Data literacy focuses on bringing the right content to the right people with the right skills, ensuring a proper handling of data related matters. Data literacy encompasses the analytical, technical, and critical thinking skills and knowledge needed by employees at every level of your company. (Cf Article Why data literacy is pivotal in untapping your data value potential)
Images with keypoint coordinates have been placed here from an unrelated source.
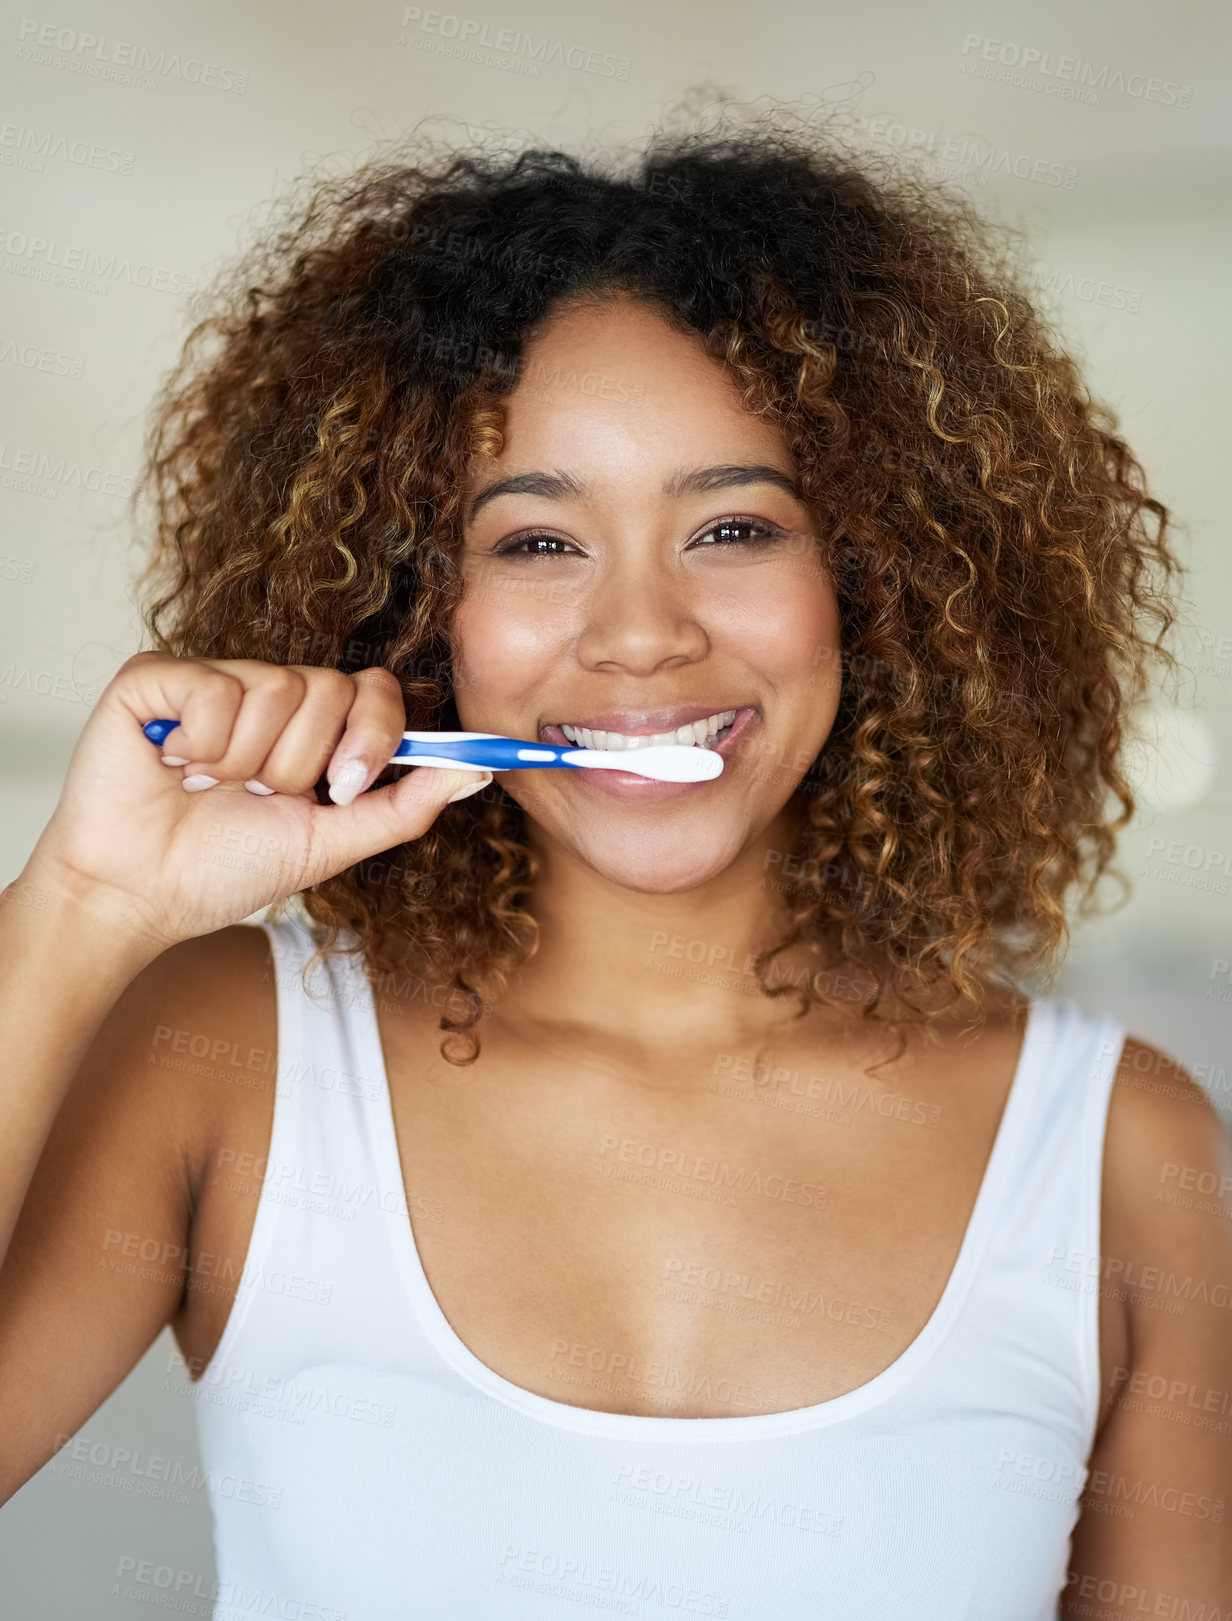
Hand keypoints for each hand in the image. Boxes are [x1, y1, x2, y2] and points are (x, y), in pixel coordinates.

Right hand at [23, 652, 489, 952]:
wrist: (140, 895)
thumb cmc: (224, 870)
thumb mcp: (332, 843)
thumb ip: (403, 807)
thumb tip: (476, 772)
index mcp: (313, 729)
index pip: (374, 689)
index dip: (372, 733)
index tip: (344, 786)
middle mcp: (268, 694)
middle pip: (332, 688)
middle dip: (300, 764)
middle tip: (256, 795)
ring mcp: (214, 680)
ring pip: (277, 687)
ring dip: (247, 761)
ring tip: (209, 786)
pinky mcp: (157, 677)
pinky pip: (215, 687)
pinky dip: (199, 742)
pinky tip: (171, 764)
By providing employees the possibility to acquire the right set of skills to manage and exploit data, companies will increase their ability to leverage the full potential of their data assets. Why? Because employees at all levels will be able to understand and address the challenges of data in a knowledgeable way hence limiting the risk of inadequate actions, project failure and missed opportunities.

In summary:

1.     A Data Ecosystem is a set of functional, technological and human elements to manage the data lifecycle and create value based on data assets

2.     There are 7 dimensions that need to be addressed to design the right Data Strategy and build a strong Data Ecosystem. Failing to address all of them or focusing only on a selection of these will inevitably create holes in the overall puzzle.

3.     Dimensions are:

a.     Vision: a clear overview of the purpose of data within the company

b.     Value creation: use cases, exploitation, consumption

c.     Organization: functions, roles and responsibilities

d.     Governance: policies, principles, rules, procedures, standards

e.     Architecture: technological environnement, infrastructure, tools

f.      Culture: the ability of a company to embed and use data in the decision-making process

g.     Literacy: the analytical, technical and critical thinking skills and knowledge needed by employees at every level of a company

As I said in Episode 1, a one liner statement is only the beginning of the story. The real difficulty comes from the definition of the other dimensions of your Data Strategy. Failing to address all the dimensions will inevitably create an unbalanced data ecosystem and in turn generate inefficiencies, issues and missed data value potential.